Help solve India’s water and sanitation crisis through a click of the mouse or buying a bottle of toilet cleaner

18 5 8 4 1
Image courtesy: designpublic.in

Image courtesy: designpublic.in

Slacktivists (a combination of the two words slacker and activist) have long been criticized for being armchair activists doing the bare minimum by just clicking on a Facebook like or sharing a link on Twitter. But they might have their uses.
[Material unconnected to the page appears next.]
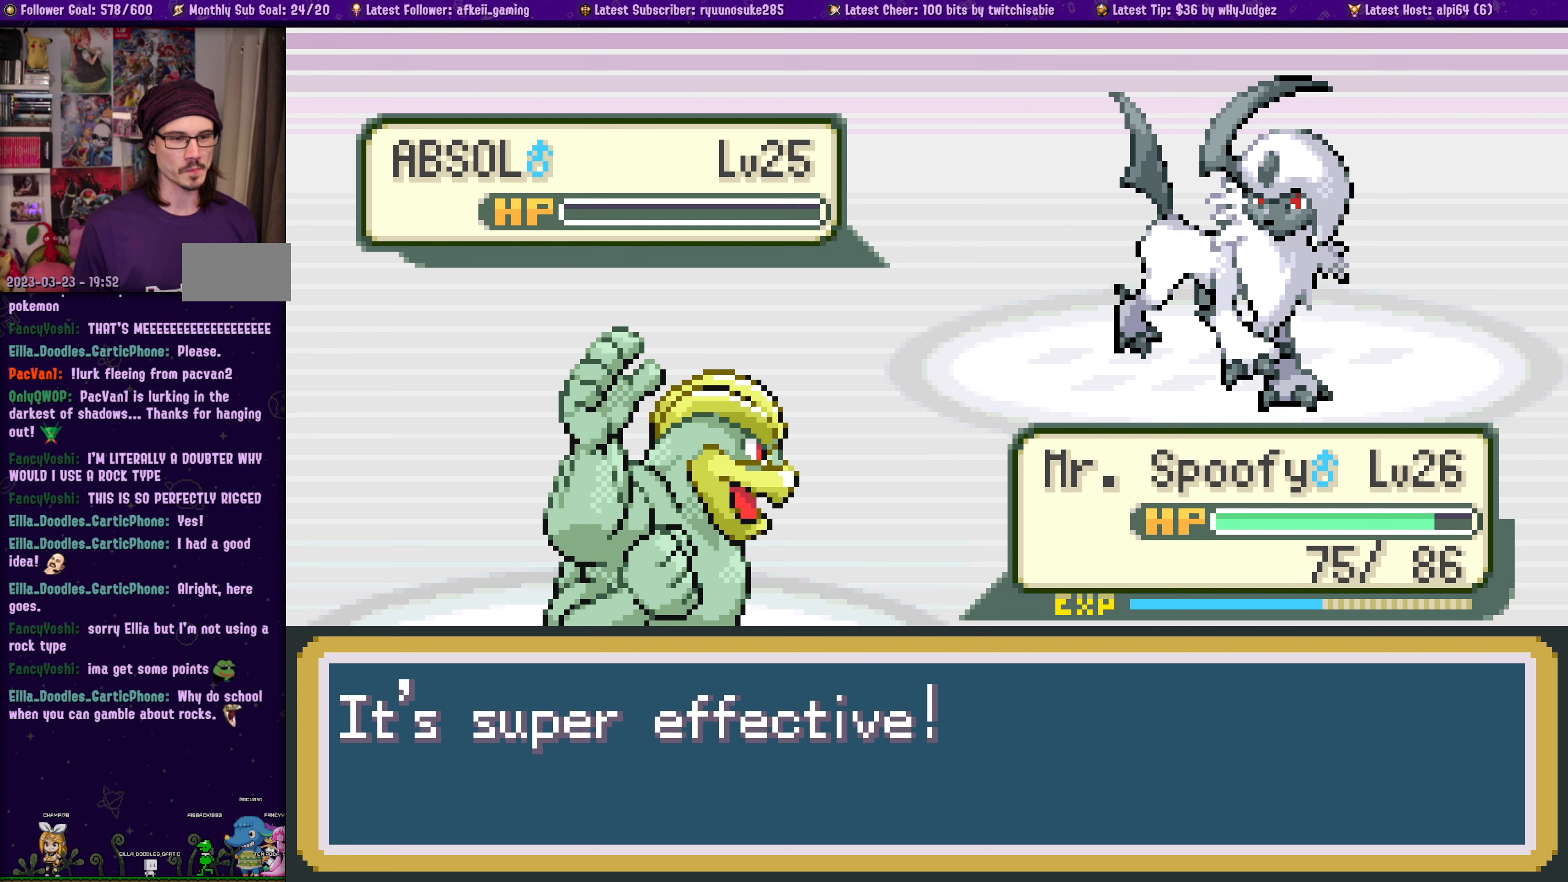
{"buttons": [], "left_stick": "center", "right_stick": "center", "events": [[83, "CROSS", "up"], [150, "CROSS", "down"], [250, "CROSS", "up"], [333, "CROSS", "down"], [450, "CROSS", "up"]]}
Domex, the toilet cleaner brand of Hindustan Unilever Lever (HUL), has launched a campaign that consumers can through a simple click of the mouse help contribute Rs 5 to building toilets for underserved communities. This can be done directly on the site www.domexforsanitation.com or through their Facebook page. The other way for consumers to help tackle the water and sanitation crisis in India is by buying a bottle of the toilet cleaner Domex. For every bottle bought, HUL contributes five per cent of revenues, to sanitation programs of Unicef in India.

The problem:

One of the millennium development goals of the UN is to halve, by 2015, the proportion of the population without sustainable access to safe drinking water and basic sanitation. Currently 2.5 billion individuals around the world have no access to a safe source of drinking water and sanitation. According to UNICEF, lack of access to clean water and sanitation is a leading cause of death from diarrhoea in children under five. Approximately 1,400 children die each day.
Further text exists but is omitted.